A car was sitting just in front of the driveway. His grandparents owned a truck and no one ever traveled this road. The car had a smooth look to it--curves where most cars he saw around here had straight lines. The lights dimmed slightly, as if someone inside the car realized they were blinding him.

The driver's side door opened and the shape of a man emerged from the car. James braced himself to fight if he had to, but he doubted a wiry 12-year-old could do anything to a grown man. Luckily, the man didn't seem to be taking an aggressive stance. Instead, he rested a hand on the roof of his car and seemed to be scratching his ear with the other. James prepared to say something but the man spoke first.

"You know, you shouldn't be out after dark."

"I know my way around," he responded shakily. The stranger spoke smoothly, confidently.

"Well," he said as he started to walk around the car, "I've found that one can get lost in the most familiar of places."

His face and body were clear at last. The man had dark hair and eyes and was wearing a plain white dress shirt and tie. He was smiling in a slightly off-putting way, and he put both of his hands in his front pockets.

When James just stared at him, he tried again. "I could take you to a friend's house if you like."

"My house is right up here, thanks." He gestured at the driveway for effect.

The man raised his eyebrows. "Oh, well I saw a truck leave just a few minutes before you showed up. I don't think they're home."

"They don't go anywhere on Saturdays," he said coldly. "And why are you here, anyway? Who are you?"

The man's smile faded slightly. "My car was having some issues, and I wanted to stop in front of a house. We're pretty far out."

"And my grandpa didn't help you?"

His smile had all but disappeared.

And the words escaped his mouth before he had time to think.

"What happened to Gene?"

Several things happened at once. James decided this was too much and tried to run; the man moved quickly for the first time and went for his wrists; the engine of another car roared to life somewhere down the road. This startled the man and he released him.

They were not alone, although the man seemed to be calling for someone else. And James ran. He ran so hard he threw up when he stopped. And he realized that the boys weren't being sent off to their extended families in Indiana or Kentucky--they weren't running from responsibility, they weren't finding better lives. They weren't being stolen by mountain folk, either, but that was closer to the truth.

Later, when Nan and Pop told him that they had received an urgent call about Aunt Lisa, only to find her alive and well at home that evening. They were glad he had found his way to Ron's house, and that he had gotten a hot meal. He never told them what happened that night. He didn't see what good it would do.
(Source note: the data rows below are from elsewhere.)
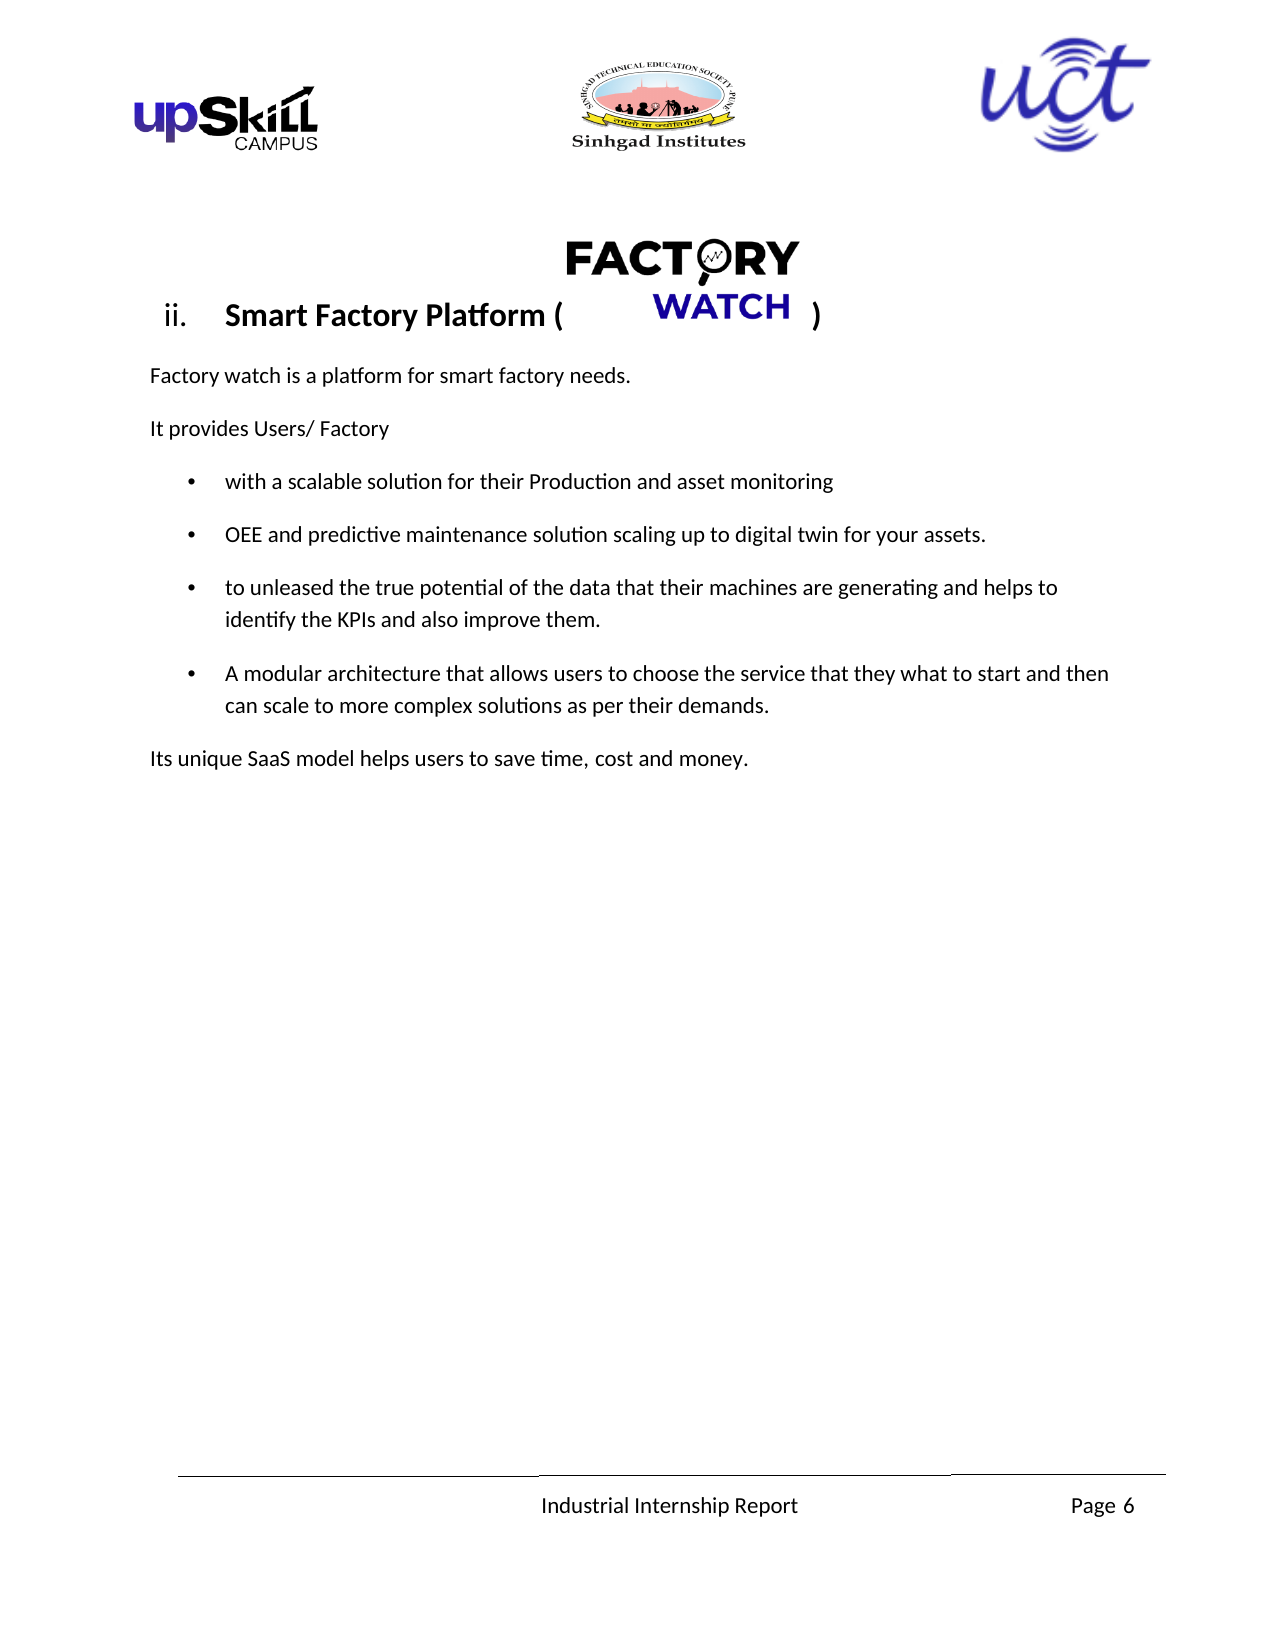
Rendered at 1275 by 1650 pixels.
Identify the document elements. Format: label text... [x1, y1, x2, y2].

picture [563, 234, 812, 327]
list with a scalable solution for their Production and asset monitoring [187, 467, 1134, 495]
text Factory watch is a platform for smart factory needs. [150, 361, 1134, 389]
list to unleased the true potential of the data that their machines are generating and helps to identify the KPIs and also improve them. [187, 573, 1134, 634]
text Its unique SaaS model helps users to save time, cost and money. [150, 744, 1134, 772]
list A modular architecture that allows users to choose the service that they what to start and then can scale to more complex solutions as per their demands. [187, 659, 1134, 719]
picture [103, 73, 349, 154]
picture [560, 59, 751, 154]
picture [978, 28, 1157, 154]
list Smart Factory Platform () [187, 234, 1134, 334]
list OEE and predictive maintenance solution scaling up to digital twin for your assets. [187, 520, 1134, 548]
text It provides Users/ Factory [150, 414, 1134, 442]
Nobody went missing after that, at least not to his knowledge. The town talked more about that than they ever did the disappearances. And it wasn't until years later, long after James became Sawyer, did he remember the night he had blocked so efficiently from his memory. The man he had forgotten. The boys he played board games with. The rocket they launched for the first time in Eddie's backyard, the book they had laughed at Gene and Carl for writing, the car Sal worked so hard to build that summer. And it wasn't until Sal emerged from beneath a blue Volkswagen bus with grease on his hands but the same eyes, the same hair, the same skill as a mechanic, did he fully remember the things time had stolen from him.